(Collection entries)
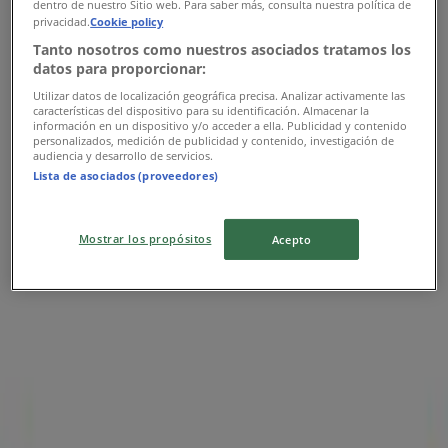
Carter's
dentro de nuestro Sitio web. Para saber más, consulta nuestra política de
privacidad.
Cookie policy
Ofertas Carter's
Tanto nosotros como nuestros asociados tratamos los
datos para proporcionar:
Publicidad
Utilizar datos de localización geográfica precisa. Analizar activamente las
características del dispositivo para su identificación. Almacenar la
información en un dispositivo y/o acceder a ella. Publicidad y contenido
personalizados, medición de publicidad y contenido, investigación de
audiencia y desarrollo de servicios.
Lista de asociados (proveedores)
Mostrar los propósitos
Acepto
Las tiendas más cercanas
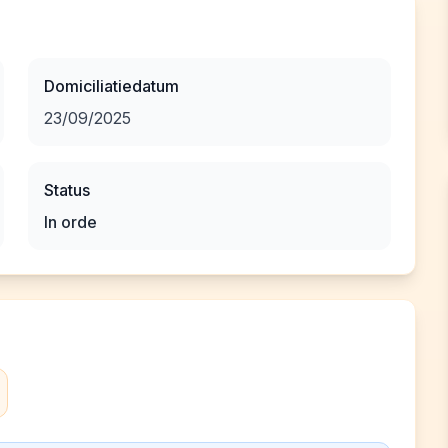
Domiciliatiedatum
23/09/2025
Status
In orde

- _Problem to solve_
Count the lines above that contain the word "dispositivo" and give only that number.

- _Answer to the exercise_
2